→ WHAT IS REQUIRED:
Find every line in the items below that contains the word "after" and copy each such line in full.

→ DATASET:
BEGIN

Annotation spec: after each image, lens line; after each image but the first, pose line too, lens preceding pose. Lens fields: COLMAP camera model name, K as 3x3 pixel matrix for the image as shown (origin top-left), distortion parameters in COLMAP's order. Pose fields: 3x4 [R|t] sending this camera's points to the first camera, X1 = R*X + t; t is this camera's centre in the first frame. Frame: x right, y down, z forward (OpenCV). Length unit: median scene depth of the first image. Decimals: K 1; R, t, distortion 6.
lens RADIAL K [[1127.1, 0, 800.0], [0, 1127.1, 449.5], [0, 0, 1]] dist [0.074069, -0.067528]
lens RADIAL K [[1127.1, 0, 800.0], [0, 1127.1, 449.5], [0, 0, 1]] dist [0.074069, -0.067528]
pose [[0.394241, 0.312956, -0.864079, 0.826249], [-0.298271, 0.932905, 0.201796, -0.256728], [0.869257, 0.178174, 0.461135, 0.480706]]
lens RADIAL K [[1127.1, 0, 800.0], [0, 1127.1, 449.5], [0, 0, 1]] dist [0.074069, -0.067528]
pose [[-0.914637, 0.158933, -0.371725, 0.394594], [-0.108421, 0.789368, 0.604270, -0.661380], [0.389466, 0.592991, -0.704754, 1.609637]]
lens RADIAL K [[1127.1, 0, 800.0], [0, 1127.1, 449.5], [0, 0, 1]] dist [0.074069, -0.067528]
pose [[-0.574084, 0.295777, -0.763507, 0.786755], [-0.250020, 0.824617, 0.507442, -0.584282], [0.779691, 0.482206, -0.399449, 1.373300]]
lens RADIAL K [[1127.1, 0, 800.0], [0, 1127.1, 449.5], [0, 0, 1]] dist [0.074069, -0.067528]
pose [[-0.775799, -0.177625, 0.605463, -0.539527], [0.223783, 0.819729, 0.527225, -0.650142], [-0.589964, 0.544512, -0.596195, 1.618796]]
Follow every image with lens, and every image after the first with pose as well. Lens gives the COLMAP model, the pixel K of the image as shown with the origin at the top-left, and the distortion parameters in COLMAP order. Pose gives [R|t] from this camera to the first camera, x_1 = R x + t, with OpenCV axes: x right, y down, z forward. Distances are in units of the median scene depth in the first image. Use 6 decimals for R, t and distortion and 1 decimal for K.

END

→ SOLUTION TO THIS TASK:
Annotation spec: after each image, lens line; after each image but the first, pose line too, lens preceding pose. Lens fields: COLMAP camera model name, K as 3x3 pixel matrix for the image as shown (origin top-left), distortion parameters in COLMAP's order. Pose fields: 3x4 [R|t] sending this camera's points to the first camera, X1 = R*X + t; t is this camera's centre in the first frame. Frame: x right, y down, z forward (OpenCV). Length unit: median scene depth of the first image. Decimals: K 1; R, t, distortion 6.
Follow every image with lens, and every image after the first with pose as well. Lens gives the COLMAP model, the pixel K of the image as shown with the origin at the top-left, and the distortion parameters in COLMAP order. Pose gives [R|t] from this camera to the first camera, x_1 = R x + t, with OpenCV axes: x right, y down, z forward. Distances are in units of the median scene depth in the first image. Use 6 decimals for R, t and distortion and 1 decimal for K.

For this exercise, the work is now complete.